PROBLEM TO SOLVE → The answer should consist of the records below, repeated exactly, and no pictures.

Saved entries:
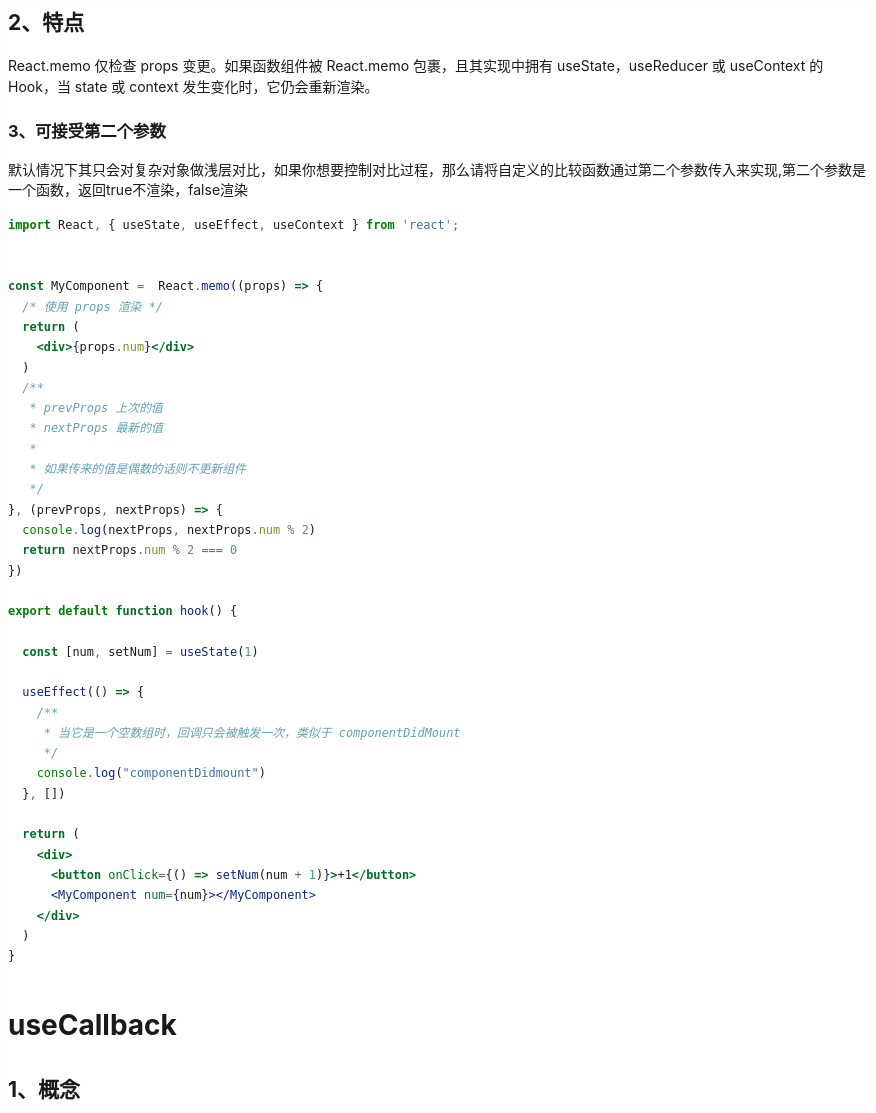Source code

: ## 2、特点

React.memo 仅检查 props 变更。如果函数组件被 React.memo 包裹，且其实现中拥有 useState，useReducer 或 useContext 的 Hook，当 state 或 context 发生变化时，它仍会重新渲染。

### 3、可接受第二个参数

默认情况下其只会对复杂对象做浅层对比，如果你想要控制对比过程，那么请将自定义的比较函数通过第二个参数传入来实现,第二个参数是一个函数，返回true不渲染，false渲染

```jsx
import React, { useState, useEffect, useContext } from 'react';


const MyComponent =  React.memo((props) => {
  /* 使用 props 渲染 */
  return (
    <div>{props.num}</div>
  )
  /**
   * prevProps 上次的值
   * nextProps 最新的值
   * 
   * 如果传来的值是偶数的话则不更新组件
   */
}, (prevProps, nextProps) => {
  console.log(nextProps, nextProps.num % 2)
  return nextProps.num % 2 === 0
})

export default function hook() {

  const [num, setNum] = useState(1)

  useEffect(() => {
    /**
     * 当它是一个空数组时，回调只会被触发一次，类似于 componentDidMount
     */
    console.log("componentDidmount")
  }, [])

  return (
    <div>
      <button onClick={() => setNum(num + 1)}>+1</button>
      <MyComponent num={num}></MyComponent>
    </div>
  )
}
```
# useCallback
## 1、概念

SOLUTION TO THE PROBLEM →
Source code

: ## 2、特点

React.memo 仅检查 props 变更。如果函数组件被 React.memo 包裹，且其实现中拥有 useState，useReducer 或 useContext 的 Hook，当 state 或 context 发生变化时，它仍会重新渲染。

### 3、可接受第二个参数

默认情况下其只会对复杂对象做浅层对比，如果你想要控制对比过程，那么请将自定义的比较函数通过第二个参数传入来实现,第二个参数是一个函数，返回true不渲染，false渲染

```jsx
import React, { useState, useEffect, useContext } from 'react';


const MyComponent =  React.memo((props) => {
  /* 使用 props 渲染 */
  return (
    <div>{props.num}</div>
  )
  /**
   * prevProps 上次的值
   * nextProps 最新的值
   * 
   * 如果传来的值是偶数的话则不更新组件
   */
}, (prevProps, nextProps) => {
  console.log(nextProps, nextProps.num % 2)
  return nextProps.num % 2 === 0
})

export default function hook() {

  const [num, setNum] = useState(1)

  useEffect(() => {
    /**
     * 当它是一个空数组时，回调只会被触发一次，类似于 componentDidMount
     */
    console.log("componentDidmount")
  }, [])

  return (
    <div>
      <button onClick={() => setNum(num + 1)}>+1</button>
      <MyComponent num={num}></MyComponent>
    </div>
  )
}
```
# useCallback
## 1、概念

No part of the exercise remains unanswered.